### WHAT THE TASK REQUIRES
Select each line of the material below that contains the word "Jeep". Case counts.

### TASK INPUTS
- - - - - - -
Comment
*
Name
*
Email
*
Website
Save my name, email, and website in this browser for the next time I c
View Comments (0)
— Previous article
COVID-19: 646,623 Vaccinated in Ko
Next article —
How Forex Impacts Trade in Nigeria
- - - - - - -
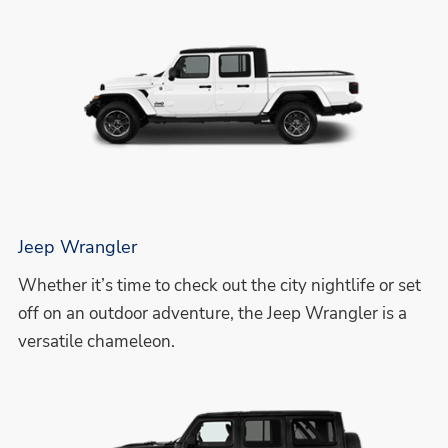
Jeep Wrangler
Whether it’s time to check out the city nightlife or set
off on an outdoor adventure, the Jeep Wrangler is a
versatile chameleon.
- - - - - - -
### EXERCISE ANSWER
Jeep Wrangler
off on an outdoor adventure, the Jeep Wrangler is a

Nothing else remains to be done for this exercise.